Let’s have a quick look at how we can retrieve information on the database tables:
DatabaseMetaData dbmd = con.getMetaData(); ResultSet tablesResultSet = dbmd.getTables(null, null, "%", null); while (tablesResultSet.next()) { LOG.info(tablesResultSet.getString("TABLE_NAME")); }
6.2. ResultSetMetadata
This interface can be used to find information about a certain ResultSet, such as the number and name of its columns:
ResultSetMetaData rsmd = rs.getMetaData(); int nrColumns = rsmd.getColumnCount(); IntStream.range(1, nrColumns).forEach(i -> { try { LOG.info(rsmd.getColumnName(i)); } catch (SQLException e) { e.printStackTrace(); } });
7. Handling Transactions
By default, each SQL statement is committed right after it is completed. However, it’s also possible to control transactions programmatically.
This may be necessary in cases when we want to preserve data consistency, for example when we only want to commit a transaction if a previous one has completed successfully.
First, we need to set the autoCommit property of Connection to false, then use the commit() and rollback() methods to control the transaction.

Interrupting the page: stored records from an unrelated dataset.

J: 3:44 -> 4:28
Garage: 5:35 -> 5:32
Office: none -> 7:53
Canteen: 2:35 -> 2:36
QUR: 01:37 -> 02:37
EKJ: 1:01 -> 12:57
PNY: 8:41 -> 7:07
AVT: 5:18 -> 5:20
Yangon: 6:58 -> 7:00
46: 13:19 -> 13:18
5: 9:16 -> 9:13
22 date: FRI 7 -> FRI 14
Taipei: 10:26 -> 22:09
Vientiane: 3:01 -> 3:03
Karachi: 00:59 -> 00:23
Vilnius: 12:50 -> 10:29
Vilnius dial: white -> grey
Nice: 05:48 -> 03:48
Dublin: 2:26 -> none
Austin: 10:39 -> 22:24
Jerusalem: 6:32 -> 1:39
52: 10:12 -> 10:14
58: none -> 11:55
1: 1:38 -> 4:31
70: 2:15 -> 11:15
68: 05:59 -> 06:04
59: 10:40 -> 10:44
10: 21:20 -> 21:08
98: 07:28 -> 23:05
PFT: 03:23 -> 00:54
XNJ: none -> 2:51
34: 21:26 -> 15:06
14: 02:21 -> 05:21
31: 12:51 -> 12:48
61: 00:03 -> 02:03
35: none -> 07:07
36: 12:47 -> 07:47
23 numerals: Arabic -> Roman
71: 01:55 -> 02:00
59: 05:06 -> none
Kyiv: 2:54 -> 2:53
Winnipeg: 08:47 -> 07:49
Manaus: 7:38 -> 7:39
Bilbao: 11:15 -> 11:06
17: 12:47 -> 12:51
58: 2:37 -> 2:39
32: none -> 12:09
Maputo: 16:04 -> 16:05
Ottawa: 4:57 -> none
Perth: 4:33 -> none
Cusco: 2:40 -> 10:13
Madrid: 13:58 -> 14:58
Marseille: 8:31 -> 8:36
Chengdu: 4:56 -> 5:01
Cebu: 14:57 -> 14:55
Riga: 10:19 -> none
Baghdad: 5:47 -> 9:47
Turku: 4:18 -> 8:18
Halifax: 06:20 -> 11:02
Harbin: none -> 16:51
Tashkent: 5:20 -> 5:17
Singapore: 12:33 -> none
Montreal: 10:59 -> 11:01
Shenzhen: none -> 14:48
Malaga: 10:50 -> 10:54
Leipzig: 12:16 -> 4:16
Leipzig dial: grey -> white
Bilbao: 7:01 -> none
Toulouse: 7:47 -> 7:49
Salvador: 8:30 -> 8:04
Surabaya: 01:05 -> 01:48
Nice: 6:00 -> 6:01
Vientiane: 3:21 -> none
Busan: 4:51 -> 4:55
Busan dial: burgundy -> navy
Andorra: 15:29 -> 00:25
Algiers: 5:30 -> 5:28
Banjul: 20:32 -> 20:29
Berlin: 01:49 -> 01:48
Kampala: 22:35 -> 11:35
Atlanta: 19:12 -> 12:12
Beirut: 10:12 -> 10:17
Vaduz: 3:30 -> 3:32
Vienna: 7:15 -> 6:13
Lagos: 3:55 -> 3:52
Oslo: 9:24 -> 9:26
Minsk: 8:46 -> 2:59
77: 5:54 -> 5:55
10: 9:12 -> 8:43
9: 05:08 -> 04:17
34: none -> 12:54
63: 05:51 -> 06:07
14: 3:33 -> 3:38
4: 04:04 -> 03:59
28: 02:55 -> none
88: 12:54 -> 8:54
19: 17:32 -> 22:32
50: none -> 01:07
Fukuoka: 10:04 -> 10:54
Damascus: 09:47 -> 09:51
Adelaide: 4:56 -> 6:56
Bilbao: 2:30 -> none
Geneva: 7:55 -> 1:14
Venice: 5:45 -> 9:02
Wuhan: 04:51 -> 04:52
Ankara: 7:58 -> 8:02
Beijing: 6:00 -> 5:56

Let’s add a second update statement for the salary column after the employee position column update and wrap them both in a transaction. This way, the salary will be updated only if the position was successfully updated:
String updatePositionSql = "UPDATE employees SET position=? WHERE emp_id=?"; PreparedStatement pstmt = con.prepareStatement(updatePositionSql); pstmt.setString(1, "lead developer"); pstmt.setInt(2, 1); String updateSalarySql = "UPDATE employees SET salary=? WHERE emp_id=?"; PreparedStatement pstmt2 = con.prepareStatement(updateSalarySql); pstmt.setDouble(1, 3000); pstmt.setInt(2, 1); boolean autoCommit = con.getAutoCommit(); try { con.setAutoCommit(false); pstmt.executeUpdate(); pstmt2.executeUpdate(); con.commit(); } catch (SQLException exc) { con.rollback(); } finally { con.setAutoCommit(autoCommit); }
8. Closing the Connection
When we’re no longer using, it’s necessary to close the connection to release database resources.
This can be done by using the close() API:
con.close();
9. Conclusion
In this tutorial, we had a look at the basics of working with the JDBC API.
As always, the full source code of the examples can be found over on GitHub.